The RED Method (Rate, Errors, Duration) is one of the more popular performance monitoring approaches. It is often applied to Monitoring Microservices though there is nothing that prevents it from being applied to databases like MySQL.
In Percona Monitoring and Management (PMM) v2 we have all the required information stored in the ClickHouse database, and with the built-in ClickHouse datasource it is a matter of creating a dashboard to visualize the data.
While I was editing the dashboard, I added a few other panels, beyond what RED Method requires, in order to show some of the cool things you can do with Grafana + ClickHouse data source and information we store about MySQL query performance.
Let’s explore this dashboard in more detail.
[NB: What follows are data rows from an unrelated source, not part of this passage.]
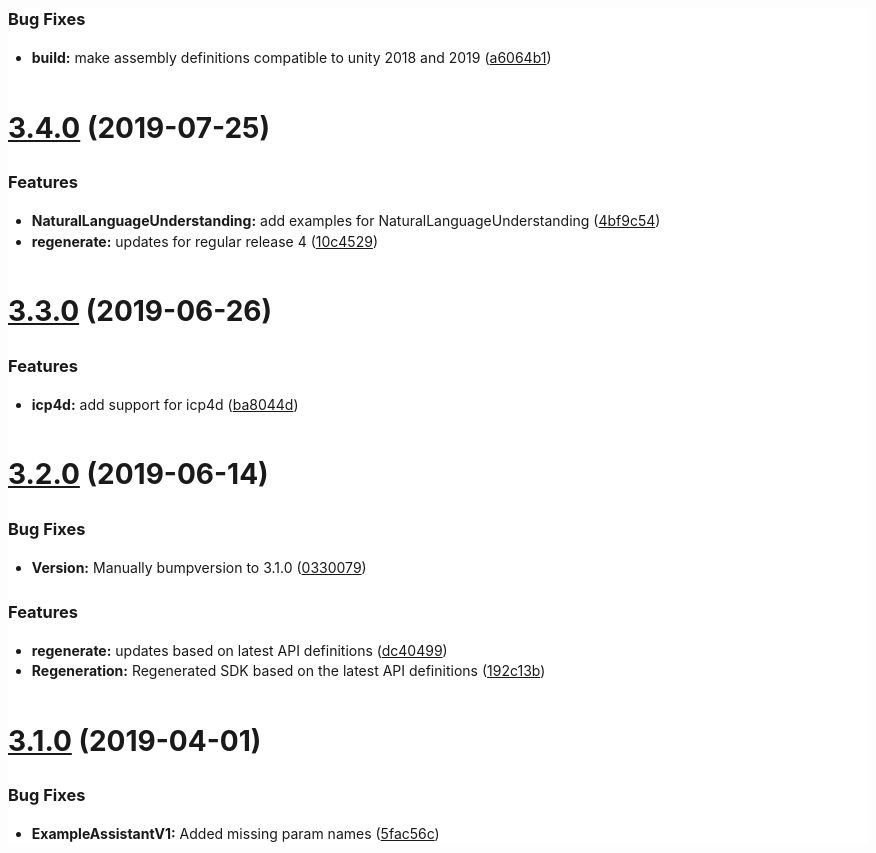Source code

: 
### Bug Fixes

* **build:** make assembly definitions compatible to unity 2018 and 2019 ([a6064b1](https://github.com/watson-developer-cloud/unity-sdk/commit/a6064b1))

# [3.4.0](https://github.com/watson-developer-cloud/unity-sdk/compare/v3.3.0...v3.4.0) (2019-07-25)


### Features

* **NaturalLanguageUnderstanding:** add examples for NaturalLanguageUnderstanding ([4bf9c54](https://github.com/watson-developer-cloud/unity-sdk/commit/4bf9c54))
* **regenerate:** updates for regular release 4 ([10c4529](https://github.com/watson-developer-cloud/unity-sdk/commit/10c4529))

# [3.3.0](https://github.com/watson-developer-cloud/unity-sdk/compare/v3.2.0...v3.3.0) (2019-06-26)


### Features

* **icp4d:** add support for icp4d ([ba8044d](https://github.com/watson-developer-cloud/unity-sdk/commit/ba8044d))

# [3.2.0](https://github.com/watson-developer-cloud/unity-sdk/compare/v3.1.0...v3.2.0) (2019-06-14)


### Bug Fixes

* **Version:** Manually bumpversion to 3.1.0 ([0330079](https://github.com/watson-developer-cloud/unity-sdk/commit/0330079))


### Features

* **regenerate:** updates based on latest API definitions ([dc40499](https://github.com/watson-developer-cloud/unity-sdk/commit/dc40499))
* **Regeneration:** Regenerated SDK based on the latest API definitions ([192c13b](https://github.com/watson-developer-cloud/unity-sdk/commit/192c13b))

# [3.1.0](https://github.com/watson-developer-cloud/unity-sdk/compare/v3.0.0...v3.1.0) (2019-04-01)


### Bug Fixes

* **ExampleAssistantV1:** Added missing param names ([5fac56c](https://github.com/watson-developer-cloud/unity-sdk/commit/5fac56c))
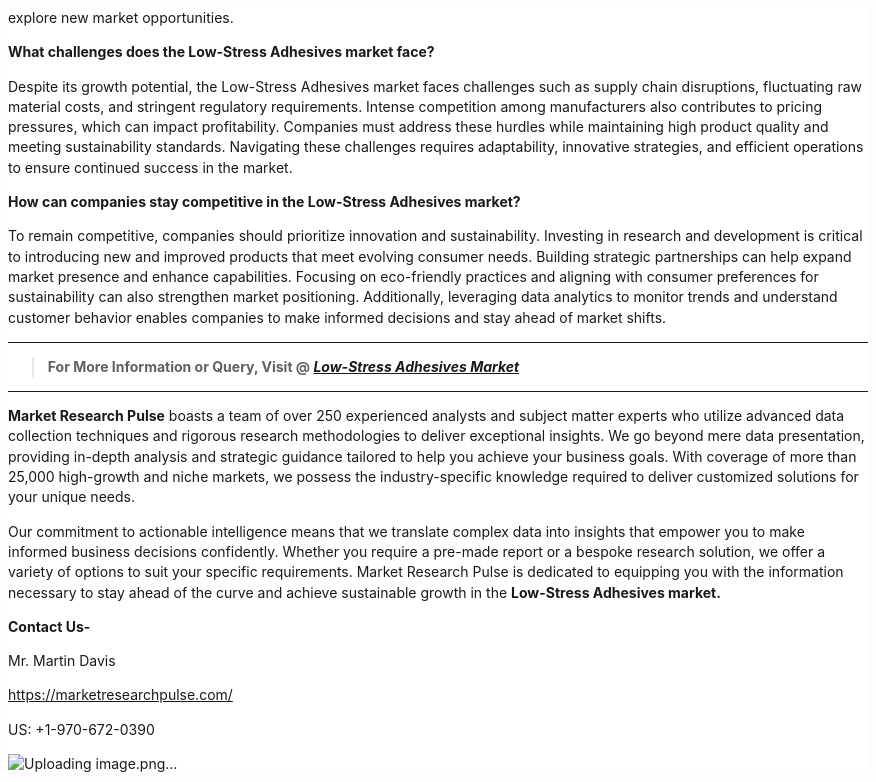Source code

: explore new market opportunities.</p><p><strong>What challenges does the Low-Stress Adhesives market face?</strong></p><p>Despite its growth potential, the Low-Stress Adhesives market faces challenges such as supply chain disruptions, fluctuating raw material costs, and stringent regulatory requirements. Intense competition among manufacturers also contributes to pricing pressures, which can impact profitability. Companies must address these hurdles while maintaining high product quality and meeting sustainability standards. Navigating these challenges requires adaptability, innovative strategies, and efficient operations to ensure continued success in the market.</p><p><strong>How can companies stay competitive in the Low-Stress Adhesives market?</strong></p><p>To remain competitive, companies should prioritize innovation and sustainability. Investing in research and development is critical to introducing new and improved products that meet evolving consumer needs. Building strategic partnerships can help expand market presence and enhance capabilities. Focusing on eco-friendly practices and aligning with consumer preferences for sustainability can also strengthen market positioning. Additionally, leveraging data analytics to monitor trends and understand customer behavior enables companies to make informed decisions and stay ahead of market shifts.</p><hr /><blockquote><p><strong>For More Information or Query, Visit @&nbsp;<em><a href="https://marketresearchpulse.com/report/149888/low-stress-adhesives-market?utm_source=Linkedin&utm_medium=023">Low-Stress Adhesives Market</a></em></strong></p></blockquote><hr /><p><strong>Market Research Pulse</strong> boasts a team of over 250 experienced analysts and subject matter experts who utilize advanced data collection techniques and rigorous research methodologies to deliver exceptional insights. We go beyond mere data presentation, providing in-depth analysis and strategic guidance tailored to help you achieve your business goals. With coverage of more than 25,000 high-growth and niche markets, we possess the industry-specific knowledge required to deliver customized solutions for your unique needs.</p><p>Our commitment to actionable intelligence means that we translate complex data into insights that empower you to make informed business decisions confidently. Whether you require a pre-made report or a bespoke research solution, we offer a variety of options to suit your specific requirements. Market Research Pulse is dedicated to equipping you with the information necessary to stay ahead of the curve and achieve sustainable growth in the <strong>Low-Stress Adhesives market.</strong></p><p><strong>Contact Us-</strong></p><p>Mr. Martin Davis</p><p>https://marketresearchpulse.com/</p><p>US: +1-970-672-0390</p>
![Uploading image.png…]()
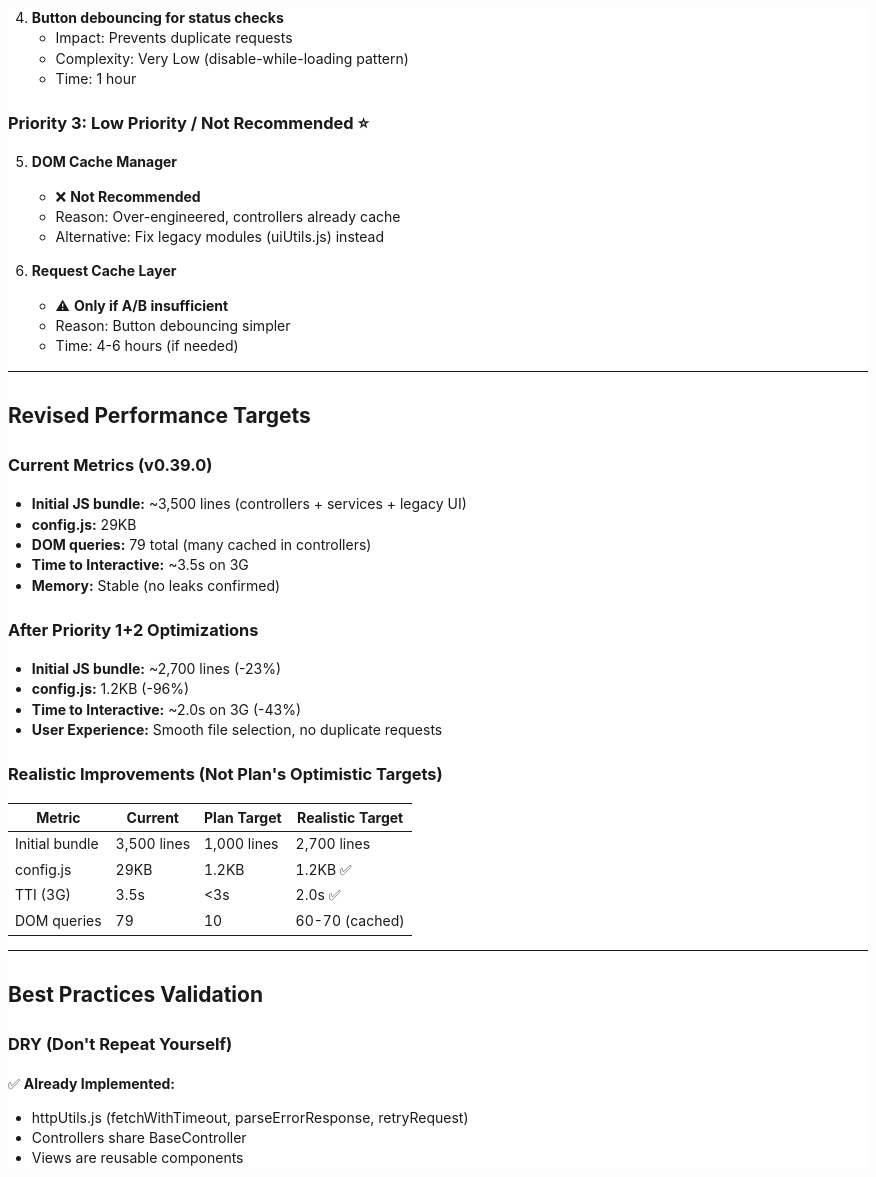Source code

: 4. **Button debouncing for status checks**
   - Impact: Prevents duplicate requests
   - Complexity: Very Low (disable-while-loading pattern)
   - Time: 1 hour

### Priority 3: Low Priority / Not Recommended ⭐
5. **DOM Cache Manager**
   - ❌ **Not Recommended**
   - Reason: Over-engineered, controllers already cache
   - Alternative: Fix legacy modules (uiUtils.js) instead

6. **Request Cache Layer**
   - ⚠️ **Only if A/B insufficient**
   - Reason: Button debouncing simpler
   - Time: 4-6 hours (if needed)

---

## Revised Performance Targets

### Current Metrics (v0.39.0)
- **Initial JS bundle:** ~3,500 lines (controllers + services + legacy UI)
- **config.js:** 29KB
- **DOM queries:** 79 total (many cached in controllers)
- **Time to Interactive:** ~3.5s on 3G
- **Memory:** Stable (no leaks confirmed)

### After Priority 1+2 Optimizations
- **Initial JS bundle:** ~2,700 lines (-23%)
- **config.js:** 1.2KB (-96%)
- **Time to Interactive:** ~2.0s on 3G (-43%)
- **User Experience:** Smooth file selection, no duplicate requests

### Realistic Improvements (Not Plan's Optimistic Targets)
| Metric | Current | Plan Target | Realistic Target |
|--------|---------|-------------|------------------|
| Initial bundle | 3,500 lines | 1,000 lines | 2,700 lines |
| config.js | 29KB | 1.2KB | 1.2KB ✅ |
| TTI (3G) | 3.5s | <3s | 2.0s ✅ |
| DOM queries | 79 | 10 | 60-70 (cached) |

---

## Best Practices Validation

### DRY (Don't Repeat Yourself)
✅ **Already Implemented:**
- httpUtils.js (fetchWithTimeout, parseErrorResponse, retryRequest)
- Controllers share BaseController
- Views are reusable components
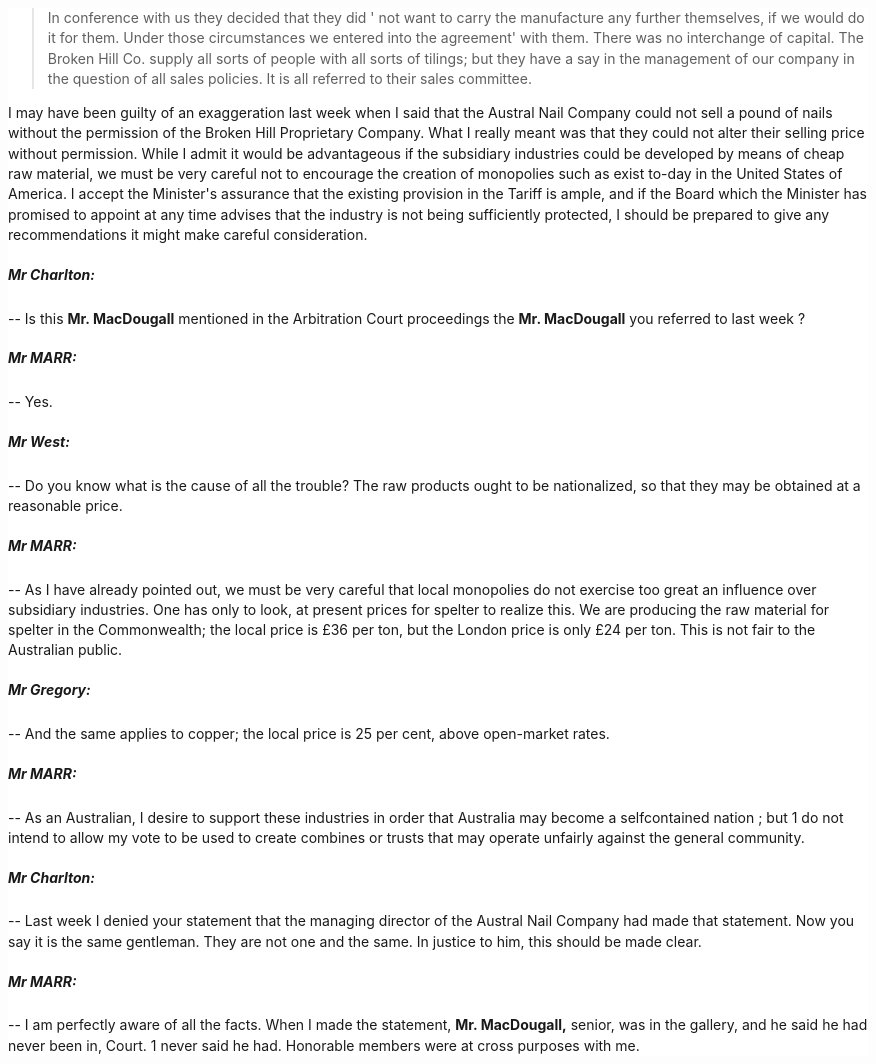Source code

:   >In conference with us they decided that they did ' not want to carry the manufacture any further themselves, if we would do it for them. Under those circumstances we entered into the agreement' with them. There was no interchange of capital. The Broken Hill Co. supply all sorts of people with all sorts of tilings; but they have a say in the management of our company in the question of all sales policies. It is all referred to their sales committee. 

I may have been guilty of an exaggeration last week when I said that the Austral Nail Company could not sell a pound of nails without the permission of the Broken Hill Proprietary Company. What I really meant was that they could not alter their selling price without permission. While I admit it would be advantageous if the subsidiary industries could be developed by means of cheap raw material, we must be very careful not to encourage the creation of monopolies such as exist to-day in the United States of America. I accept the Minister's assurance that the existing provision in the Tariff is ample, and if the Board which the Minister has promised to appoint at any time advises that the industry is not being sufficiently protected, I should be prepared to give any recommendations it might make careful consideration. 

##### Mr Charlton:

-- Is this  **Mr. MacDougall**  mentioned in the Arbitration Court proceedings the  **Mr. MacDougall**  you referred to last week ? 

##### Mr MARR:

-- Yes. 

##### Mr West:

-- Do you know what is the cause of all the trouble? The raw products ought to be nationalized, so that they may be obtained at a reasonable price. 

##### Mr MARR:

-- As I have already pointed out, we must be very careful that local monopolies do not exercise too great an influence over subsidiary industries. One has only to look, at present prices for spelter to realize this. We are producing the raw material for spelter in the Commonwealth; the local price is £36 per ton, but the London price is only £24 per ton. This is not fair to the Australian public. 

##### Mr Gregory:

-- And the same applies to copper; the local price is 25 per cent, above open-market rates. 

##### Mr MARR:

-- As an Australian, I desire to support these industries in order that Australia may become a selfcontained nation ; but 1 do not intend to allow my vote to be used to create combines or trusts that may operate unfairly against the general community. 

##### Mr Charlton:

-- Last week I denied your statement that the managing director of the Austral Nail Company had made that statement. Now you say it is the same gentleman. They are not one and the same. In justice to him, this should be made clear. 

##### Mr MARR:

-- I am perfectly aware of all the facts. When I made the statement,  **Mr. MacDougall,**  senior, was in the gallery, and he said he had never been in, Court. 1 never said he had. Honorable members were at cross purposes with me. 
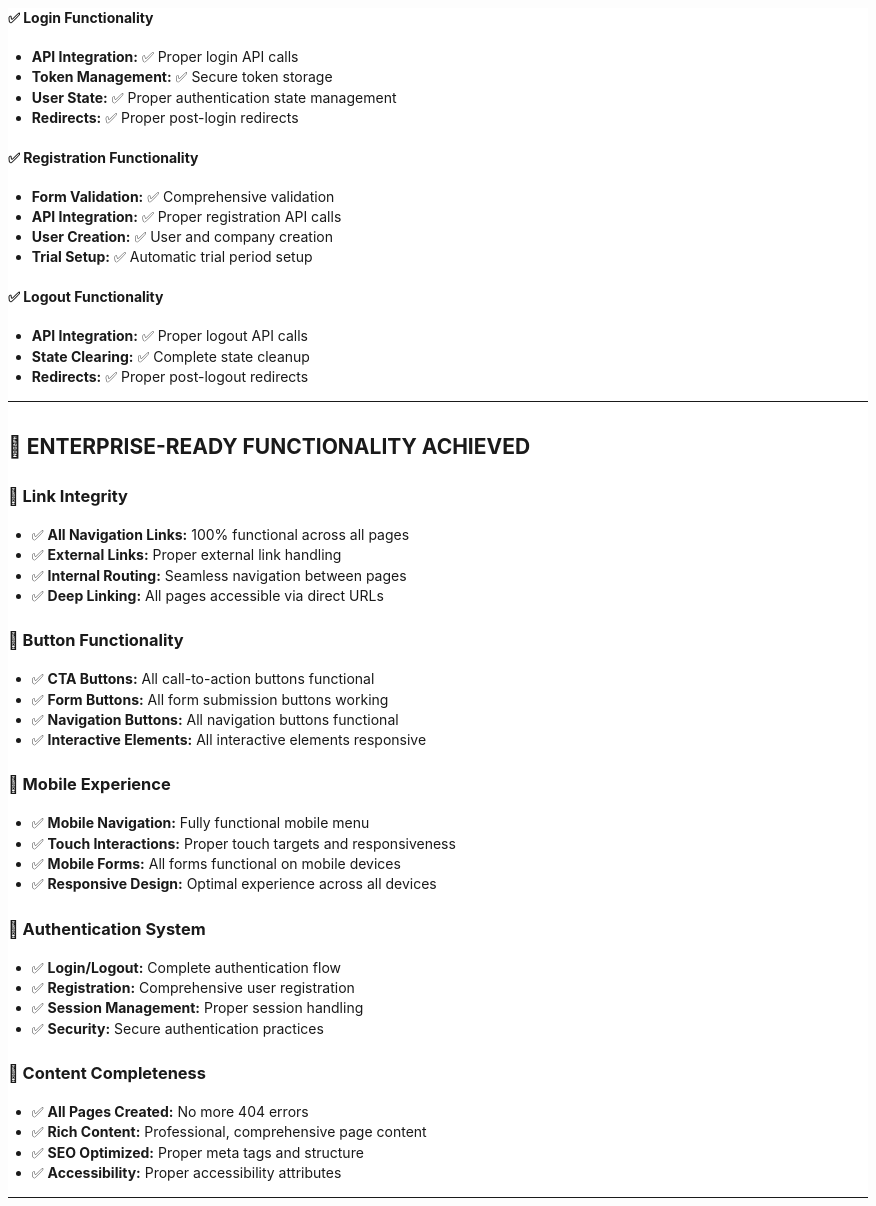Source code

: #### **✅ Login Functionality**
- **API Integration:** ✅ Proper login API calls
- **Token Management:** ✅ Secure token storage
- **User State:** ✅ Proper authentication state management
- **Redirects:** ✅ Proper post-login redirects

#### **✅ Registration Functionality**
- **Form Validation:** ✅ Comprehensive validation
- **API Integration:** ✅ Proper registration API calls
- **User Creation:** ✅ User and company creation
- **Trial Setup:** ✅ Automatic trial period setup

#### **✅ Logout Functionality**
- **API Integration:** ✅ Proper logout API calls
- **State Clearing:** ✅ Complete state cleanup
- **Redirects:** ✅ Proper post-logout redirects

---

## 🎯 **ENTERPRISE-READY FUNCTIONALITY ACHIEVED**

### **🔗 Link Integrity**
- ✅ **All Navigation Links:** 100% functional across all pages
- ✅ **External Links:** Proper external link handling
- ✅ **Internal Routing:** Seamless navigation between pages
- ✅ **Deep Linking:** All pages accessible via direct URLs

### **🔘 Button Functionality**
- ✅ **CTA Buttons:** All call-to-action buttons functional
- ✅ **Form Buttons:** All form submission buttons working
- ✅ **Navigation Buttons:** All navigation buttons functional
- ✅ **Interactive Elements:** All interactive elements responsive

### **📱 Mobile Experience**
- ✅ **Mobile Navigation:** Fully functional mobile menu
- ✅ **Touch Interactions:** Proper touch targets and responsiveness
- ✅ **Mobile Forms:** All forms functional on mobile devices
- ✅ **Responsive Design:** Optimal experience across all devices

### **🔐 Authentication System**
- ✅ **Login/Logout:** Complete authentication flow
- ✅ **Registration:** Comprehensive user registration
- ✅ **Session Management:** Proper session handling
- ✅ **Security:** Secure authentication practices

### **📄 Content Completeness**
- ✅ **All Pages Created:** No more 404 errors
- ✅ **Rich Content:** Professional, comprehensive page content
- ✅ **SEO Optimized:** Proper meta tags and structure
- ✅ **Accessibility:** Proper accessibility attributes

---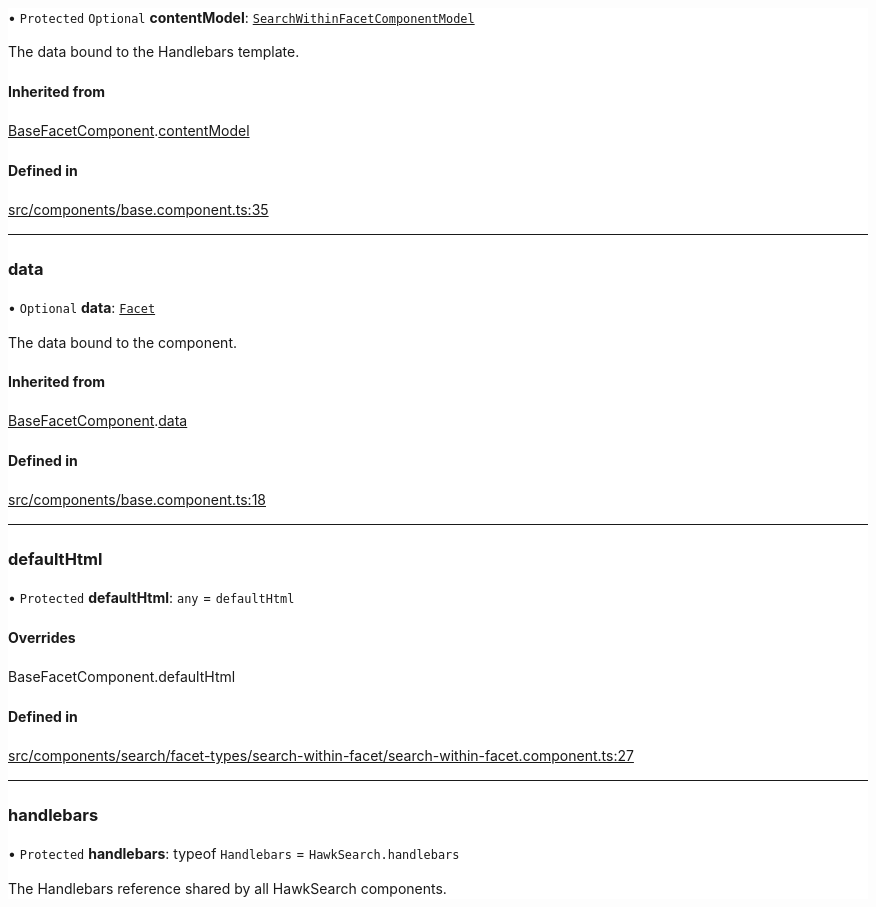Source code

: • `Protected` `Optional` **contentModel**: [`SearchWithinFacetComponentModel`](../interfaces/Models.SearchWithinFacetComponentModel.md)

The data bound to the Handlebars template.

#### Inherited from

[BaseFacetComponent](Components.BaseFacetComponent.md).[contentModel](Components.BaseFacetComponent.md#contentmodel)

#### Defined in

[src/components/base.component.ts:35](https://bitbucket.org/bridgelinedigital/frontend-handlebars-ui/src/db3ebfe/src/components/base.component.ts#lines-35)

___

### data

• `Optional` **data**: [`Facet`](../interfaces/Models.Facet.md)

The data bound to the component.

#### Inherited from

[BaseFacetComponent](Components.BaseFacetComponent.md).[data](Components.BaseFacetComponent.md#data)

#### Defined in

[src/components/base.component.ts:18](https://bitbucket.org/bridgelinedigital/frontend-handlebars-ui/src/db3ebfe/src/components/base.component.ts#lines-18)

___

### defaultHtml

• `Protected` **defaultHtml**: `any` = `defaultHtml`

#### Overrides

BaseFacetComponent.defaultHtml

#### Defined in

[src/components/search/facet-types/search-within-facet/search-within-facet.component.ts:27](https://bitbucket.org/bridgelinedigital/frontend-handlebars-ui/src/db3ebfe/src/components/search/facet-types/search-within-facet/search-within-facet.component.ts#lines-27)

___

### handlebars

• `Protected` **handlebars**: typeof `Handlebars` = `HawkSearch.handlebars`

The Handlebars reference shared by all HawkSearch components.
We can see the RED Method Classical panels showing Query Rate, Error Rate, as well as query latency (average and 99 percentile) for all the nodes in the system. The panel below shows the breakdown for different nodes which is very helpful to compare performance between the nodes. If one of the hosts starts to perform differently from the rest of similar hosts in the fleet, it will warrant investigation.
You do not have to look at the whole of your data through the “Filters” functionality at the top of the dashboard to apply any filters you want. For example, I can choose to only look at the queries which hit “sbtest” schema for hosts located in region “datacenter4”:
This Ad-Hoc Filtering is really powerful. You can also match queries you want to look at by regular expression, look at particular QueryID, Queries from particular Client Hosts, etc. You can check out all columns available in ClickHouse and their meaning in the blog post Advanced Query Analysis in Percona Monitoring and Management with Direct ClickHouse Access.
From most of the panels you can quickly jump to Query Analytics to see more details of query performance or if you notice one of the hosts having unusual performance you can use the “Data Links” functionality to see queries for this host only – click on the line on the graph and follow the highlighted link:
You can also see the same RED Metrics you show for the whole system for each of the systems separately. I would keep those rows collapsed by default, especially if you have many hosts under monitoring.
Now we’re done with RED Method Panels, so let’s see what additional panels this dashboard provides and how to use them.
Row Based Efficiency dashboard shows how many rows are traversed for every row which is sent or changed. Values higher than 100 tend to mean you either have poor indexes or run some very complicated queries which crunch through a lot of data to send or modify a few. Both such cases are prime examples of queries to review.
Time-Based Efficiency does the same math but looks at the query execution time rather than the number of scanned rows. This allows us to float problems caused by slow disk or query contention. Generally, for a high-performance system, you should expect it to spend fractions of a millisecond to send a row to the client or modify it. Queries that send a lot of rows or modify a lot of rows will have a lower value.
Queries Per Host is pretty self-explanatory and it is very helpful to see alongside the Query Load Per Host panel which shows which hosts have the highest amount of queries active at the same time. We can see here while MySQL4 does not have the highest query rate in the mix, it has the highest load or highest number of average active queries.
As I was thinking about what other metrics might be helpful, I also added these additional panels:
These panels break down the Query Processing efficiency to READ queries (those which send rows) and WRITE queries (which has row_affected).
QueryTime Based Efficiency is the same as the panel described before, just with a focus on particular kinds of queries.
Data Crunching Efficiency is a bit different spin on the same data; it looks at how many rows are examined by those queries vs query execution time. This, on one extent, shows system processing power; system with many cores having all data in memory may be able to crunch millions of rows per second and do a lot of work. But it does not mean all this work has value. In fact, systems that crunch a lot of data quickly are often doing many full table scans.
Finally, there are few Query Lists on the same page.
Frequent queries, queries which are the slowest on average, queries which cause the most load, and queries which terminated with an error or warning. You can get these in Query Analytics as well, but I wanted to show those as examples.